In my view, the 1980s transformed Britain more than any other peacetime decade in the last 150 years, except perhaps for the 1960s.

Much of this is doubtless due in no small measure to the personality and politics of Margaret Thatcher, who Stewart seems rather a fan of. I am rather less keen. The Lady was undeniably a fine war leader and by the Eighties, union power clearly needed curtailing.

But this was a bad decade for the British economy. Before the ‘Winter of Discontent’ wrecked Labour for more than a decade, the Callaghan Government had been doing a fine job of pulling the UK back from the oil shock, the ‘Barber Boom’ and the errors of Wilson’s final two years. But Callaghan’s gains and those made by the discovery of North Sea oil were squandered by Thatcher’s Monetarist experiment. Soon more than a fifth of the nation’s industrial base had been wiped out forever and high unemployment hung over the rest of the decade like a curse.

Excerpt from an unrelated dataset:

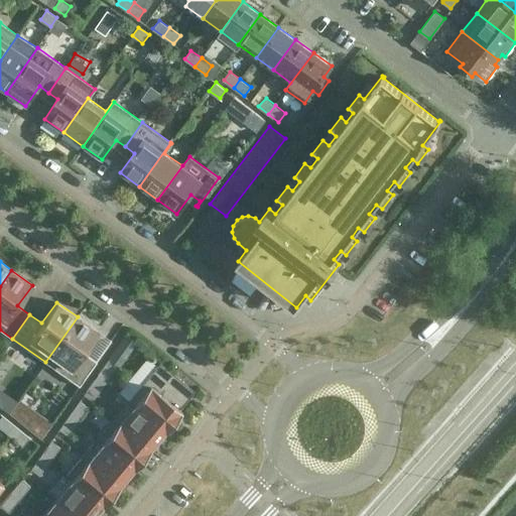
[(78,316),(45,362),(79,386),(96,361),(83,352),(98,332),(78,316)]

This was also the decade where the unrestrained power of the markets took hold and Rupert Murdoch was permitted unprecedented media power by the Thatcher Government. Both of these problems should have been addressed later by Major, Blair or Brown. But the Lady (as the late Alan Clark would lovingly refer to her) is the original source of responsibility here. Crime soared, the health service suffered and homeless levels rose unforgivably under Thatcher. A simple comparison of how the UK fared under her watch and that during Tony Blair’s decade (1997-2007) is damning.

By 1990, she had grown tremendously in confidence to the point of mental instability. Having seen off the ‘Argies’, the miners and Labour (three times: under Callaghan, Foot and Kinnock), she seemed convinced of her own infallibility. She even began speaking about herself using the royal “we” (famously: “we are a grandmother”).

But when she linked her destiny to that of the hated and ultimately unfair Community Charge (or “Poll Tax”) even the Tories recognised she had to go. John Major secured one more win for the Tories in 1992. But twenty-three years on, the Tories have not recovered from her fall. No Tory leader since Major has won a General Election.

This is a slightly badly structured book with hard going chapters about monetarism rubbing shoulders with those about pop music and the singles of Madness. But it’s a story worth retelling especially if you want to terrify your left-leaning children before they go to sleep.

Just remember: don’t have nightmares.